The legislature in 2002 passed several bills to address the crisis. The first bill allowed for periodic payments of future damages over $100,000, decreased the statute of limitations and phased out the CAT fund (the mandatory state-run excess liability provider), changing its name to MCARE. The second bill provided that defendants who are less than 60 percent at fault have to pay only for damages caused by their negligence. Joint and several liability still applies if one is liable for an intentional tort, intentional misrepresentation and for injuries caused by drunk driving or release of hazardous materials. Another bill limited the venue to the county where the action occurred, and the Supreme Court by rule required that an affidavit of merit be filed with a suit.
Gov. Edward G. Rendell (D) suspended the due date for 2003 premiums for MCARE premiums and has proposed a more comprehensive solution to the crisis. His proposal includes patient safety reforms, the abatement of all MCARE premiums in 2003, 2004 and 2005 for the four highest-risk specialties (including orthopaedics), easing the standard used by judges to lower a judgment, requiring state approval of rates and requesting that the Supreme Court by rule limit contingency fees.

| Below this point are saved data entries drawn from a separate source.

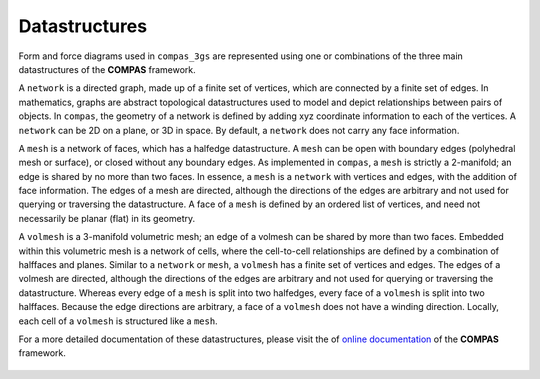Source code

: ********************************************************************************
Datastructures
********************************************************************************

Form and force diagrams used in ``compas_3gs`` are represented using one or combinations of the three main datastructures of the **COMPAS** framework.

A ``network`` is a directed graph, made up of a finite set of vertices, which are connected by a finite set of edges.
In mathematics, graphs are abstract topological datastructures used to model and depict relationships between pairs of objects.
In ``compas``, the geometry of a network is defined by adding xyz coordinate information to each of the vertices.
A ``network`` can be 2D on a plane, or 3D in space.
By default, a ``network`` does not carry any face information.

A ``mesh`` is a network of faces, which has a halfedge datastructure.
A ``mesh`` can be open with boundary edges (polyhedral mesh or surface), or closed without any boundary edges.
As implemented in ``compas``, a ``mesh`` is strictly a 2-manifold; an edge is shared by no more than two faces.
In essence, a ``mesh`` is a ``network`` with vertices and edges, with the addition of face information.
The edges of a mesh are directed, although the directions of the edges are arbitrary and not used for querying or traversing the datastructure.
A face of a ``mesh`` is defined by an ordered list of vertices, and need not necessarily be planar (flat) in its geometry.

A ``volmesh`` is a 3-manifold volumetric mesh; an edge of a volmesh can
be shared by more than two faces.
Embedded within this volumetric mesh is a network of cells, where the cell-to-cell relationships are defined by a combination of halffaces and planes.
Similar to a ``network`` or ``mesh``, a ``volmesh`` has a finite set of vertices and edges.
The edges of a volmesh are directed, although the directions of the edges are arbitrary and not used for querying or traversing the datastructure.
Whereas every edge of a ``mesh`` is split into two halfedges, every face of a ``volmesh`` is split into two halffaces.
Because the edge directions are arbitrary, a face of a ``volmesh`` does not have a winding direction.
Locally, each cell of a ``volmesh`` is structured like a ``mesh``.


For a more detailed documentation of these datastructures, please visit the of `online documentation <https://compas-dev.github.io/>`_ of the **COMPAS** framework.


.. figure:: ../_images/compas_3gs_datastructure_definitions.jpg
    :width: 100%
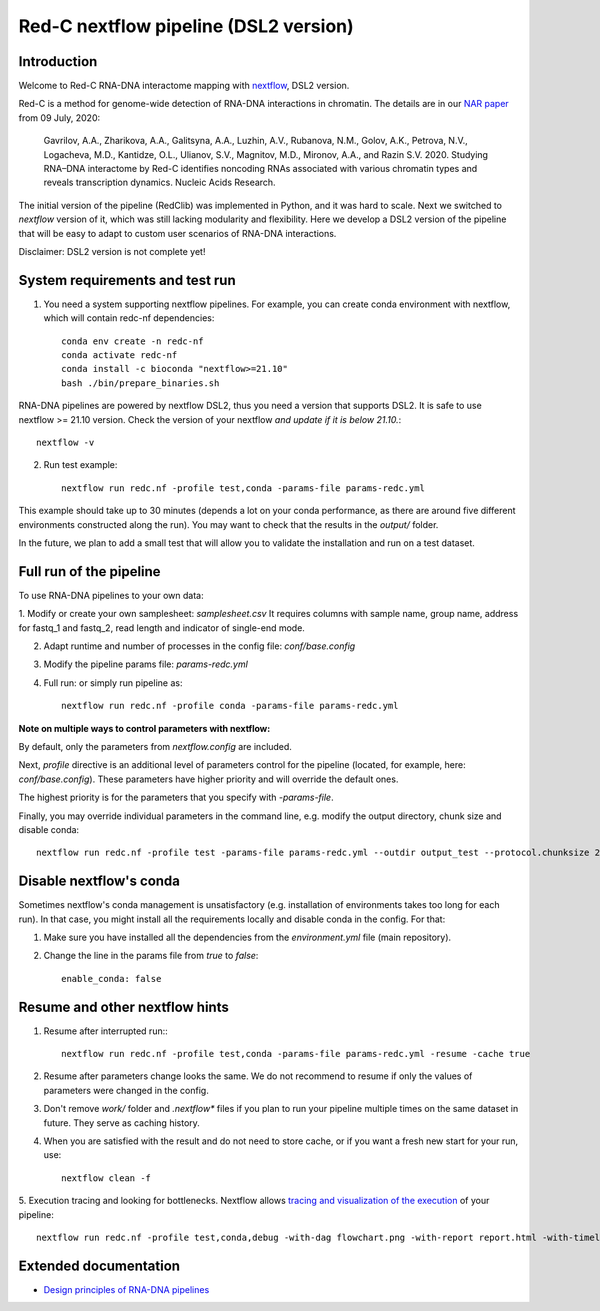 Red-C nextflow pipeline (DSL2 version)
=====================================

Introduction
------------

Welcome to Red-C RNA-DNA interactome mapping with `nextflow <https://www.nextflow.io/>`_, DSL2 version.

Red-C is a method for genome-wide detection of RNA-DNA interactions in chromatin.
The details are in our `NAR paper
<https://doi.org/10.1093/nar/gkaa457/>`_ from 09 July, 2020:

    Gavrilov, A.A., Zharikova, A.A., Galitsyna, A.A., Luzhin, A.V., Rubanova, N.M., Golov, A.K.,
    Petrova, N.V., Logacheva, M.D., Kantidze, O.L., Ulianov, S.V., Magnitov, M.D., Mironov, A.A., and Razin S.V. 2020.
    Studying RNA–DNA interactome by Red-C identifies noncoding RNAs associated with various chromatin
    types and reveals transcription dynamics.
    Nucleic Acids Research.

The initial version of the pipeline (RedClib) was implemented in Python, and it was hard to scale.
Next we switched to *nextflow* version of it, which was still lacking modularity and flexibility. 
Here we develop a DSL2 version of the pipeline that will be easy to adapt to custom user scenarios of RNA-DNA interactions. 

Disclaimer: DSL2 version is not complete yet!

System requirements and test run
-------------------

1. You need a system supporting nextflow pipelines. For example, you can create conda environment with nextflow, 
   which will contain redc-nf dependencies: ::


    conda env create -n redc-nf
    conda activate redc-nf
    conda install -c bioconda "nextflow>=21.10"
    bash ./bin/prepare_binaries.sh


RNA-DNA pipelines are powered by nextflow DSL2, thus you need a version that supports DSL2.
It is safe to use nextflow >= 21.10 version. Check the version of your nextflow *and update if it is below 21.10.*: ::

    nextflow -v

2. Run test example: ::

    nextflow run redc.nf -profile test,conda -params-file params-redc.yml

This example should take up to 30 minutes (depends a lot on your conda performance, as there are around five 
different environments constructed along the run).
You may want to check that the results in the `output/` folder. 

In the future, we plan to add a small test that will allow you to validate the installation and run on a test dataset. 

Full run of the pipeline
------------------------

To use RNA-DNA pipelines to your own data:

1. Modify or create your own samplesheet: `samplesheet.csv`
It requires columns with sample name, group name, address for fastq_1 and fastq_2,
read length and indicator of single-end mode.

2. Adapt runtime and number of processes in the config file: `conf/base.config`

3. Modify the pipeline params file: `params-redc.yml`

4. Full run: or simply run pipeline as: ::

    nextflow run redc.nf -profile conda -params-file params-redc.yml

**Note on multiple ways to control parameters with nextflow:**

By default, only the parameters from `nextflow.config` are included.

Next, `profile` directive is an additional level of parameters control for the
pipeline (located, for example, here: `conf/base.config`).
These parameters have higher priority and will override the default ones.

The highest priority is for the parameters that you specify with `-params-file`.

Finally, you may override individual parameters in the command line, e.g.
modify the output directory, chunk size and disable conda: ::

    nextflow run redc.nf -profile test -params-file params-redc.yml --outdir output_test --protocol.chunksize 20000 --enable_conda false

Disable nextflow's conda
------------------------

Sometimes nextflow's conda management is unsatisfactory (e.g. installation of environments takes too long for each run).
In that case, you might install all the requirements locally and disable conda in the config.
For that:

1. Make sure you have installed all the dependencies from the `environment.yml` file (main repository).

2. Change the line in the params file from `true` to `false`: ::

    enable_conda: false

Resume and other nextflow hints
-------------------------------

1. Resume after interrupted run:::

    nextflow run redc.nf -profile test,conda -params-file params-redc.yml -resume -cache true

2. Resume after parameters change looks the same. We do not recommend to resume if only the values of parameters were changed in the config.

3. Don't remove `work/` folder and `.nextflow*` files if you plan to run your pipeline multiple times on the same dataset in future. They serve as caching history.

4. When you are satisfied with the result and do not need to store cache, or if you want a fresh new start for your run, use: ::

    nextflow clean -f

5. Execution tracing and looking for bottlenecks. Nextflow allows `tracing and visualization of the execution <https://www.nextflow.io/docs/latest/tracing.html>`_
of your pipeline: ::

    nextflow run redc.nf -profile test,conda,debug -with-dag flowchart.png -with-report report.html -with-timeline timeline.html


Extended documentation
----------------------

- `Design principles of RNA-DNA pipelines <https://github.com/agalitsyna/RedClib/blob/redc-nextflow-dsl2/docs/principles.rst>`_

On June 10, the state House of Representatives passed — by a 119-76 vote — a constitutional amendment to allow the legislature to place caps on damages. The House also passed legislation allowing the MCARE fund to charge higher premiums to providers with more than three paid claims within the last five years; providing for mediation, arbitration or non-jury trials in medical liability actions; requiring 120 days notice before non-renewing a policy and allowing voluntary binding arbitration instead of filing suits in medical liability cases.